**데이터 줄:**
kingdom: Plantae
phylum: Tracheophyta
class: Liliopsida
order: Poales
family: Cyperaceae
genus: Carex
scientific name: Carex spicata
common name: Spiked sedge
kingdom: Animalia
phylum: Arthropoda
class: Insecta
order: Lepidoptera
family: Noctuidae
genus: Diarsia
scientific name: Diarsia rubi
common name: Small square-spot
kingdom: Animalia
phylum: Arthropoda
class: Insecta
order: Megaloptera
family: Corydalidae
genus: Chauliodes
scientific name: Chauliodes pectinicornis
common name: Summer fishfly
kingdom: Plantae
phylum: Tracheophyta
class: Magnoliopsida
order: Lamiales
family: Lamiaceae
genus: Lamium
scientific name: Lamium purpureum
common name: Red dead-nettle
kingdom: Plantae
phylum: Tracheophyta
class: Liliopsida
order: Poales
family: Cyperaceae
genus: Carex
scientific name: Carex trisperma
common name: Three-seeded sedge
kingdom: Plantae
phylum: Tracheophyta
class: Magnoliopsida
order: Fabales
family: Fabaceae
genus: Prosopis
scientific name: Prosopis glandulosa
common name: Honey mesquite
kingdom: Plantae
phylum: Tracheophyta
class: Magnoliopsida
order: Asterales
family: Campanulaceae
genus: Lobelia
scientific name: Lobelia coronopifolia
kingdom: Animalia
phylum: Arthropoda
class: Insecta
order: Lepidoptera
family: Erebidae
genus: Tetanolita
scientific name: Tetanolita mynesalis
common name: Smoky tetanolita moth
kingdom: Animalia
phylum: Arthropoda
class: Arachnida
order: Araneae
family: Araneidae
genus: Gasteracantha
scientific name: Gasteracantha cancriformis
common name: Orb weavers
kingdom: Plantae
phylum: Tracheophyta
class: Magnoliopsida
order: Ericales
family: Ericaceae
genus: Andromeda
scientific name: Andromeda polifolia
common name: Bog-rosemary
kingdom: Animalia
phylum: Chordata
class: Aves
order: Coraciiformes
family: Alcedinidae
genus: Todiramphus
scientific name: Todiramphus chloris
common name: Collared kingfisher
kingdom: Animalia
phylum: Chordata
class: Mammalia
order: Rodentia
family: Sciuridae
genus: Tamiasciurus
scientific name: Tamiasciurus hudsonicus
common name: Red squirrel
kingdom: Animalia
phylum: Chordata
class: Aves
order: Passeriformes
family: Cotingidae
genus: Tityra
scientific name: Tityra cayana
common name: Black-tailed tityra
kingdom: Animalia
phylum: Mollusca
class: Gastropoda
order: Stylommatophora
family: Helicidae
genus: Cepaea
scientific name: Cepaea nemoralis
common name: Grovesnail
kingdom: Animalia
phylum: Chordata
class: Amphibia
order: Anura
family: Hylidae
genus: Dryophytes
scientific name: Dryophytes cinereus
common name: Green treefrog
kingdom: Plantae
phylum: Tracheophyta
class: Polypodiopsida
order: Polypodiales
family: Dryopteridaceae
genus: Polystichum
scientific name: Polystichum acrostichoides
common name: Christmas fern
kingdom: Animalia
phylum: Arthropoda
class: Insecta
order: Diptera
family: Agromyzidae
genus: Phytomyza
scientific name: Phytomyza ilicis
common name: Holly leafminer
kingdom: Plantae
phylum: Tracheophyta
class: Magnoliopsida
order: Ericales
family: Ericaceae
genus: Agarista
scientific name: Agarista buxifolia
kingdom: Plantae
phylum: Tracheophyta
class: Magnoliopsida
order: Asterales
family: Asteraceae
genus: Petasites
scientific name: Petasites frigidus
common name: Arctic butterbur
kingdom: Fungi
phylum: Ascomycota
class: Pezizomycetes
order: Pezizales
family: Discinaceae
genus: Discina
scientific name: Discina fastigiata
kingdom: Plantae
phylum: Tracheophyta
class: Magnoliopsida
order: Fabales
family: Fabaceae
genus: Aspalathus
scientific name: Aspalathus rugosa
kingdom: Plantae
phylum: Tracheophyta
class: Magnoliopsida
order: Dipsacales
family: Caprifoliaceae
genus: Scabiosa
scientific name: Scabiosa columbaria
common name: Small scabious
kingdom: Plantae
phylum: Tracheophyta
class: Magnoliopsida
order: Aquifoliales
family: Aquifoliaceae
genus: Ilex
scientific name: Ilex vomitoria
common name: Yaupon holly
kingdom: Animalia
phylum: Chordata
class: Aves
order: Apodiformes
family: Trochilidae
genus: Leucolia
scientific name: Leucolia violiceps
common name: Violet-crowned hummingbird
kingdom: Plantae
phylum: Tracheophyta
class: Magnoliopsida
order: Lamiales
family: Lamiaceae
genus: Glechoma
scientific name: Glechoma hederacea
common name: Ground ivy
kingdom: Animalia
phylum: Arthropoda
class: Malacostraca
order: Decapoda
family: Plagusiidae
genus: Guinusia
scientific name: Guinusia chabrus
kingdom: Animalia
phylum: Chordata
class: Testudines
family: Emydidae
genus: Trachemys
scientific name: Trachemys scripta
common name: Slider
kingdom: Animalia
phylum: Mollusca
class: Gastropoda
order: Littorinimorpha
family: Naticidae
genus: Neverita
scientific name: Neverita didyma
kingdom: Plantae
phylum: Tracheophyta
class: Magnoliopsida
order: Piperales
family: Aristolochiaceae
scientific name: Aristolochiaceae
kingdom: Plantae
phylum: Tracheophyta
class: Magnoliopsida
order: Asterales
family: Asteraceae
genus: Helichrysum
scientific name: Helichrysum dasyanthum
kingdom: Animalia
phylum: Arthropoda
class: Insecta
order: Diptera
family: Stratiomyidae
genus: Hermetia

**지시 사항:** 위 목록의 모든 줄을 "번호"와 "내용" 두 열로 된 마크다운 표에 넣으시오. 빈 줄은 제외하고 "번호" 열에는 행 번호를 적으시오.

**문제 풀이:**
| 번호 | 내용 |
|---|---|
| 1 | kingdom: Plantae |
| 2 | phylum: Tracheophyta |
| 3 | class: Liliopsida |
| 4 | order: Poales |
| 5 | family: Cyperaceae |
| 6 | genus: Carex |
| 7 | scientific name: Carex spicata |
| 8 | common name: Spiked sedge |
| 9 | kingdom: Animalia |
| 10 | phylum: Arthropoda |
| 11 | class: Insecta |
| 12 | order: Lepidoptera |
| 13 | family: Noctuidae |
| 14 | genus: Diarsia |
| 15 | scientific name: Diarsia rubi |
| 16 | common name: Small square-spot |
| 17 | kingdom: Animalia |
| 18 | phylum: Arthropoda |
| 19 | class: Insecta |
| 20 | order: Megaloptera |
| 21 | family: Corydalidae |
| 22 | genus: Chauliodes |
| 23 | scientific name: Chauliodes pectinicornis |
| 24 | common name: Summer fishfly |
| 25 | kingdom: Plantae |
| 26 | phylum: Tracheophyta |
| 27 | class: Magnoliopsida |
| 28 | order: Lamiales |
| 29 | family: Lamiaceae |
| 30 | genus: Lamium |
| 31 | scientific name: Lamium purpureum |
| 32 | common name: Red dead-nettle |
| 33 | kingdom: Plantae |
| 34 | phylum: Tracheophyta |
| 35 | class: Liliopsida |
| 36 | order: Poales |
| 37 | family: Cyperaceae |
| 38 | genus: Carex |
| 39 | scientific name: Carex trisperma |
| 40 | common name: Three-seeded sedge |
| 41 | kingdom: Plantae |
| 42 | phylum: Tracheophyta |
| 43 | class: Magnoliopsida |
| 44 | order: Fabales |
| 45 | family: Fabaceae |
| 46 | genus: Prosopis |
| 47 | scientific name: Prosopis glandulosa |
| 48 | common name: Honey mesquite |
| 49 | kingdom: Plantae |
| 50 | phylum: Tracheophyta |
| 51 | class: Magnoliopsida |
| 52 | order: Asterales |
| 53 | family: Campanulaceae |
| 54 | genus: Lobelia |
| 55 | scientific name: Lobelia coronopifolia |
| 56 | kingdom: Animalia |
| 57 | phylum: Arthropoda |
| 58 | class: Insecta |
| 59 | order: Lepidoptera |
| 60 | family: Erebidae |
| 61 | genus: Tetanolita |
| 62 | scientific name: Tetanolita mynesalis |
| 63 | common name: Smoky tetanolita moth |
| 64 | kingdom: Animalia |
| 65 | phylum: Arthropoda |
| 66 | class: Arachnida |
| 67 | order: Araneae |
| 68 | family: Araneidae |
| 69 | genus: Gasteracantha |
| 70 | scientific name: Gasteracantha cancriformis |
| 71 | common name: Orb weavers |
| 72 | kingdom: Plantae |
| 73 | phylum: Tracheophyta |
| 74 | class: Magnoliopsida |
| 75 | order: Ericales |
| 76 | family: Ericaceae |
| 77 | genus: Andromeda |
| 78 | scientific name: Andromeda polifolia |
| 79 | common name: Bog-rosemary |
| 80 | kingdom: Animalia |
| 81 | phylum: Chordata |
| 82 | class: Aves |
| 83 | order: Coraciiformes |
| 84 | family: Alcedinidae |
| 85 | genus: Todiramphus |
| 86 | scientific name: Todiramphus chloris |
| 87 | common name: Collared kingfisher |
| 88 | kingdom: Animalia |
| 89 | phylum: Chordata |
| 90 | class: Mammalia |
| 91 | order: Rodentia |
| 92 | family: Sciuridae |
| 93 | genus: Tamiasciurus |
| 94 | scientific name: Tamiasciurus hudsonicus |
| 95 | common name: Red squirrel |
| 96 | kingdom: Animalia |
| 97 | phylum: Chordata |
| 98 | class: Aves |
| 99 | order: Passeriformes |
| 100 | family: Cotingidae |
| 101 | genus: Tityra |
| 102 | scientific name: Tityra cayana |
| 103 | common name: Black-tailed tityra |
| 104 | kingdom: Animalia |
| 105 | phylum: Mollusca |
| 106 | class: Gastropoda |
| 107 | order: Stylommatophora |
| 108 | family: Helicidae |
| 109 | genus: Cepaea |
| 110 | scientific name: Cepaea nemoralis |
| 111 | common name: Grovesnail |
| 112 | kingdom: Animalia |
| 113 | phylum: Chordata |
| 114 | class: Amphibia |
| 115 | order: Anura |
| 116 | family: Hylidae |
| 117 | genus: Dryophytes |
| 118 | scientific name: Dryophytes cinereus |
| 119 | common name: Green treefrog |
| 120 | kingdom: Plantae |
| 121 | phylum: Tracheophyta |
| 122 | class: Polypodiopsida |
| 123 | order: Polypodiales |
| 124 | family: Dryopteridaceae |
| 125 | genus: Polystichum |
| 126 | scientific name: Polystichum acrostichoides |
| 127 | common name: Christmas fern |
| 128 | kingdom: Animalia |
| 129 | phylum: Arthropoda |
| 130 | class: Insecta |
| 131 | order: Diptera |
| 132 | family: Agromyzidae |
| 133 | genus: Phytomyza |
| 134 | scientific name: Phytomyza ilicis |
| 135 | common name: Holly leafminer |
| 136 | kingdom: Plantae |
| 137 | phylum: Tracheophyta |
| 138 | class: Magnoliopsida |
| 139 | order: Ericales |
| 140 | family: Ericaceae |
| 141 | genus: Agarista |
| 142 | scientific name: Agarista buxifolia |
| 143 | kingdom: Plantae |
| 144 | phylum: Tracheophyta |
| 145 | class: Magnoliopsida |
| 146 | order: Asterales |
| 147 | family: Asteraceae |
| 148 | genus: Petasites |
| 149 | scientific name: Petasites frigidus |
| 150 | common name: Arctic butterbur |
| 151 | kingdom: Fungi |
| 152 | phylum: Ascomycota |
| 153 | class: Pezizomycetes |
| 154 | order: Pezizales |
| 155 | family: Discinaceae |
| 156 | genus: Discina |
| 157 | scientific name: Discina fastigiata |
| 158 | kingdom: Plantae |
| 159 | phylum: Tracheophyta |
| 160 | class: Magnoliopsida |
| 161 | order: Fabales |
| 162 | family: Fabaceae |
| 163 | genus: Aspalathus |
| 164 | scientific name: Aspalathus rugosa |
| 165 | kingdom: Plantae |
| 166 | phylum: Tracheophyta |
| 167 | class: Magnoliopsida |
| 168 | order: Dipsacales |
| 169 | family: Caprifoliaceae |
| 170 | genus: Scabiosa |
| 171 | scientific name: Scabiosa columbaria |
| 172 | common name: Small scabious |
| 173 | kingdom: Plantae |
| 174 | phylum: Tracheophyta |
| 175 | class: Magnoliopsida |
| 176 | order: Aquifoliales |
| 177 | family: Aquifoliaceae |
| 178 | genus: Ilex |
| 179 | scientific name: Ilex vomitoria |
| 180 | common name: Yaupon holly |
| 181 | kingdom: Animalia |
| 182 | phylum: Chordata |
| 183 | class: Aves |
| 184 | order: Apodiformes |
| 185 | family: Trochilidae |
| 186 | genus: Leucolia |
| 187 | scientific name: Leucolia violiceps |
| 188 | common name: Violet-crowned hummingbird |
| 189 | kingdom: Plantae |
| 190 | phylum: Tracheophyta |
| 191 | class: Magnoliopsida |
| 192 | order: Lamiales |
| 193 | family: Lamiaceae |
| 194 | genus: Glechoma |
| 195 | scientific name: Glechoma hederacea |
| 196 | common name: Ground ivy |
| 197 | kingdom: Animalia |
| 198 | phylum: Arthropoda |
| 199 | class: Malacostraca |
| 200 | order: Decapoda |
| 201 | family: Plagusiidae |
| 202 | genus: Guinusia |
| 203 | scientific name: Guinusia chabrus |
| 204 | kingdom: Animalia |
| 205 | phylum: Chordata |
| 206 | class: Testudines |
| 207 | family: Emydidae |
| 208 | genus: Trachemys |
| 209 | scientific name: Trachemys scripta |
| 210 | common name: Slider |
| 211 | kingdom: Animalia |
| 212 | phylum: Mollusca |
| 213 | class: Gastropoda |
| 214 | order: Littorinimorpha |
| 215 | family: Naticidae |
| 216 | genus: Neverita |
| 217 | scientific name: Neverita didyma |
| 218 | kingdom: Plantae |
| 219 | phylum: Tracheophyta |
| 220 | class: Magnoliopsida |
| 221 | order: Piperales |
| 222 | family: Aristolochiaceae |
| 223 | scientific name: Aristolochiaceae |
| 224 | kingdom: Plantae |
| 225 | phylum: Tracheophyta |
| 226 | class: Magnoliopsida |
| 227 | order: Asterales |
| 228 | family: Asteraceae |
| 229 | genus: Helichrysum |
| 230 | scientific name: Helichrysum dasyanthum |
| 231 | kingdom: Animalia |
| 232 | phylum: Arthropoda |
| 233 | class: Insecta |
| 234 | order: Diptera |
| 235 | family: Stratiomyidae |
| 236 | genus: Hermetia |